*TASK BRIEF*
Below are entries to reproduce exactly, apart from their pictures.

(Pictures paired with source code)

#####

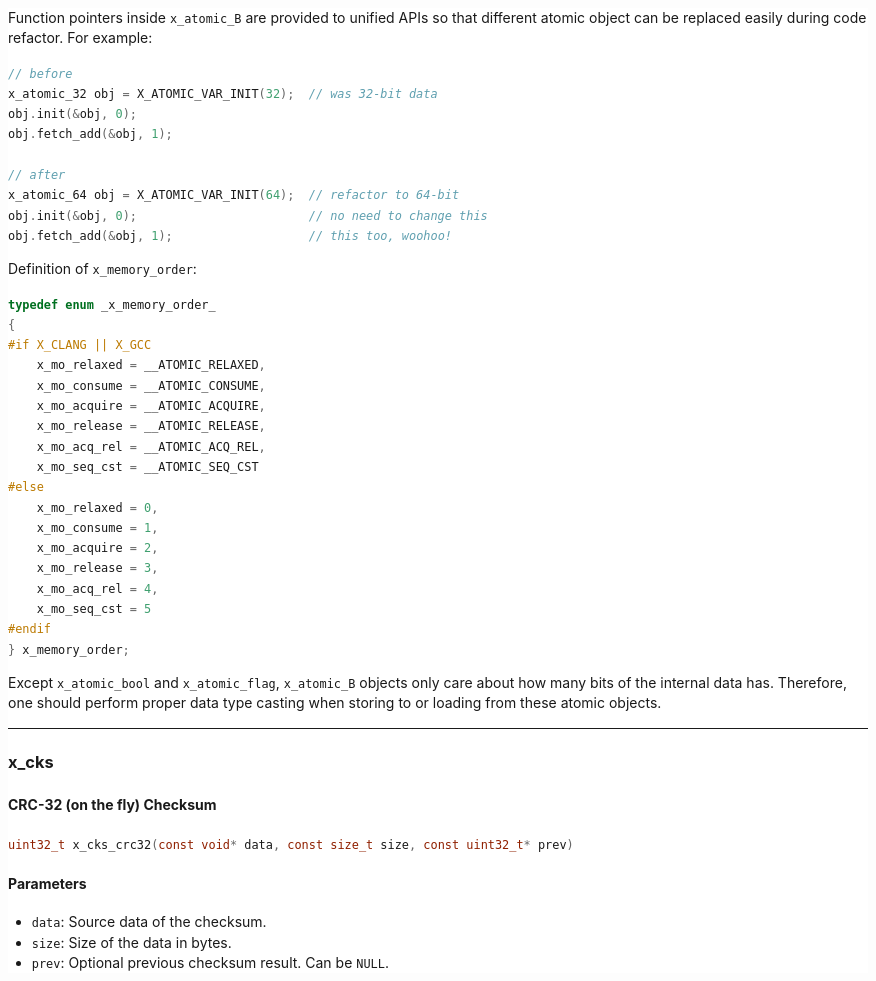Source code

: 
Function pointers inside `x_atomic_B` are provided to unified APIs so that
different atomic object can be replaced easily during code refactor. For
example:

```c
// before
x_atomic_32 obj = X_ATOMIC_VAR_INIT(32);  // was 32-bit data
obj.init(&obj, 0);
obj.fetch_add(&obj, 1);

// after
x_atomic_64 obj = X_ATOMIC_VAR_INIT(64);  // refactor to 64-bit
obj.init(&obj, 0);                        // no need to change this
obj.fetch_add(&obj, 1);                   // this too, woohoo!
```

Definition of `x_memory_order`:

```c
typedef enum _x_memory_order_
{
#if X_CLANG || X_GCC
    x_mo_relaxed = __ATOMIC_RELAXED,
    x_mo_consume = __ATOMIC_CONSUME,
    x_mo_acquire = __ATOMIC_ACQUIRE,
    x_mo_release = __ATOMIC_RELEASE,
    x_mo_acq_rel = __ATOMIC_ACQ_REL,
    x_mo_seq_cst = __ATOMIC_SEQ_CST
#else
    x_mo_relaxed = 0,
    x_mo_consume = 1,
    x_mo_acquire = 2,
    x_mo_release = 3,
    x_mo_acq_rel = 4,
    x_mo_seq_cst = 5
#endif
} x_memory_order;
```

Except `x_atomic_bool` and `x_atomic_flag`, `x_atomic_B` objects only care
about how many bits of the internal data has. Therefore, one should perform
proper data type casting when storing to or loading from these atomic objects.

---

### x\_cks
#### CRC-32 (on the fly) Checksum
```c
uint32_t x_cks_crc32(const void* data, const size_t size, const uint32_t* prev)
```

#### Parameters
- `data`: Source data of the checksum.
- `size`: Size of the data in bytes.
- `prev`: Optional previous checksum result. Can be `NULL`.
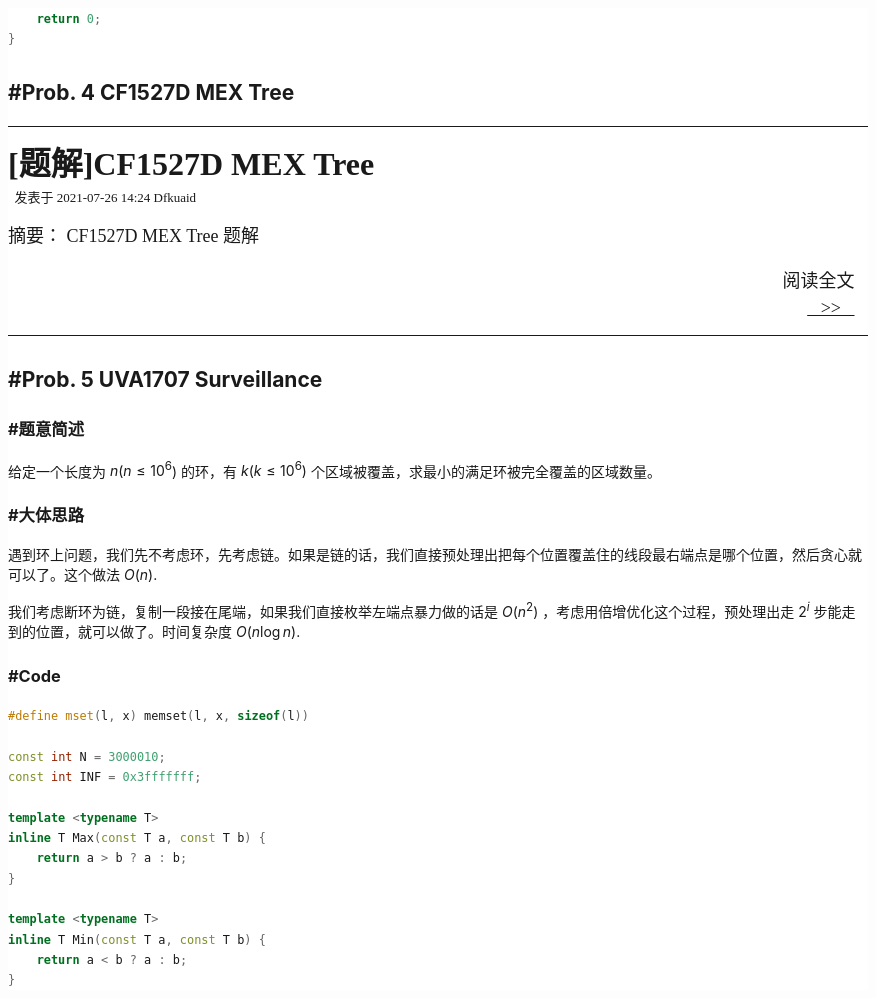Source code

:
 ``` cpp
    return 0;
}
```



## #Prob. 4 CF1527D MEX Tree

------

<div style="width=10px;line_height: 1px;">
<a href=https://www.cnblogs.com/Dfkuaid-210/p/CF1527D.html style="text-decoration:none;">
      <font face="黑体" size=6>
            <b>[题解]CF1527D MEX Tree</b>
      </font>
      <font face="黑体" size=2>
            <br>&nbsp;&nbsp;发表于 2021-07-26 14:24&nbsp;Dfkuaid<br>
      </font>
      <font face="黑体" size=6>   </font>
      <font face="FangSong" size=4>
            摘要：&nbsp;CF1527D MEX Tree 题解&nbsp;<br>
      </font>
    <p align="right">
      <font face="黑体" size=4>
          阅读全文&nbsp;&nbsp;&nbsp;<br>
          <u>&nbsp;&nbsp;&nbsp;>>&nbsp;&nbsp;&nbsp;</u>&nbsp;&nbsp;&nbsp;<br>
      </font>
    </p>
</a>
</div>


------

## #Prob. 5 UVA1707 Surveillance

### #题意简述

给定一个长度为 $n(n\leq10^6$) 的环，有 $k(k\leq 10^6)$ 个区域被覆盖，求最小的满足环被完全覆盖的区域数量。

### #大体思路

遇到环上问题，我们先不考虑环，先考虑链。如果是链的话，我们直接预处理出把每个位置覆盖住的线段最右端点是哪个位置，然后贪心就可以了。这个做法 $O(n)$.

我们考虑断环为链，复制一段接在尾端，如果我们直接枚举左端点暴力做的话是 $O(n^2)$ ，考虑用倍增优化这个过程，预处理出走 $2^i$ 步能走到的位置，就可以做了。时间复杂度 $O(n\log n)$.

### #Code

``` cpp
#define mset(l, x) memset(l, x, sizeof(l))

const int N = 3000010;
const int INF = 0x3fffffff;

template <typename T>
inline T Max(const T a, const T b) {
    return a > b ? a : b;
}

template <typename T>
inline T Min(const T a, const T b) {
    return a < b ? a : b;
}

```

#####

*RESPONSE TO THIS EXERCISE*
Source code

: 
Function pointers inside `x_atomic_B` are provided to unified APIs so that
different atomic object can be replaced easily during code refactor. For
example:

```c
// before
x_atomic_32 obj = X_ATOMIC_VAR_INIT(32);  // was 32-bit data
obj.init(&obj, 0);
obj.fetch_add(&obj, 1);

// after
x_atomic_64 obj = X_ATOMIC_VAR_INIT(64);  // refactor to 64-bit
obj.init(&obj, 0);                        // no need to change this
obj.fetch_add(&obj, 1);                   // this too, woohoo!
```

Definition of `x_memory_order`:

```c
typedef enum _x_memory_order_
{
#if X_CLANG || X_GCC
    x_mo_relaxed = __ATOMIC_RELAXED,
    x_mo_consume = __ATOMIC_CONSUME,
    x_mo_acquire = __ATOMIC_ACQUIRE,
    x_mo_release = __ATOMIC_RELEASE,
    x_mo_acq_rel = __ATOMIC_ACQ_REL,
    x_mo_seq_cst = __ATOMIC_SEQ_CST
#else
    x_mo_relaxed = 0,
    x_mo_consume = 1,
    x_mo_acquire = 2,
    x_mo_release = 3,
    x_mo_acq_rel = 4,
    x_mo_seq_cst = 5
#endif
} x_memory_order;
```

Except `x_atomic_bool` and `x_atomic_flag`, `x_atomic_B` objects only care
about how many bits of the internal data has. Therefore, one should perform
proper data type casting when storing to or loading from these atomic objects.

---

### x\_cks
#### CRC-32 (on the fly) Checksum
```c
uint32_t x_cks_crc32(const void* data, const size_t size, const uint32_t* prev)
```

#### Parameters
- `data`: Source data of the checksum.
- `size`: Size of the data in bytes.
- `prev`: Optional previous checksum result. Can be `NULL`.
Source code

:
 ``` cpp
    return 0;
}
```



## #Prob. 4 CF1527D MEX Tree

------

<div style="width=10px;line_height: 1px;">
<a href=https://www.cnblogs.com/Dfkuaid-210/p/CF1527D.html style="text-decoration:none;">
      <font face="黑体" size=6>
            <b>[题解]CF1527D MEX Tree</b>
      </font>
      <font face="黑体" size=2>
            <br>&nbsp;&nbsp;发表于 2021-07-26 14:24&nbsp;Dfkuaid<br>
      </font>
      <font face="黑体" size=6>   </font>
      <font face="FangSong" size=4>
            摘要：&nbsp;CF1527D MEX Tree 题解&nbsp;<br>
      </font>
    <p align="right">
      <font face="黑体" size=4>
          阅读全文&nbsp;&nbsp;&nbsp;<br>
          <u>&nbsp;&nbsp;&nbsp;>>&nbsp;&nbsp;&nbsp;</u>&nbsp;&nbsp;&nbsp;<br>
      </font>
    </p>
</a>
</div>


------

## #Prob. 5 UVA1707 Surveillance

### #题意简述

给定一个长度为 $n(n\leq10^6$) 的环，有 $k(k\leq 10^6)$ 个区域被覆盖，求最小的满足环被完全覆盖的区域数量。

### #大体思路

遇到环上问题，我们先不考虑环，先考虑链。如果是链的话，我们直接预处理出把每个位置覆盖住的线段最右端点是哪个位置，然后贪心就可以了。这个做法 $O(n)$.

我们考虑断环为链，复制一段接在尾端，如果我们直接枚举左端点暴力做的话是 $O(n^2)$ ，考虑用倍增优化这个过程，预处理出走 $2^i$ 步能走到的位置，就可以做了。时间复杂度 $O(n\log n)$.

### #Code

``` cpp
#define mset(l, x) memset(l, x, sizeof(l))

const int N = 3000010;
const int INF = 0x3fffffff;

template <typename T>
inline T Max(const T a, const T b) {
    return a > b ? a : b;
}

template <typename T>
inline T Min(const T a, const T b) {
    return a < b ? a : b;
}

```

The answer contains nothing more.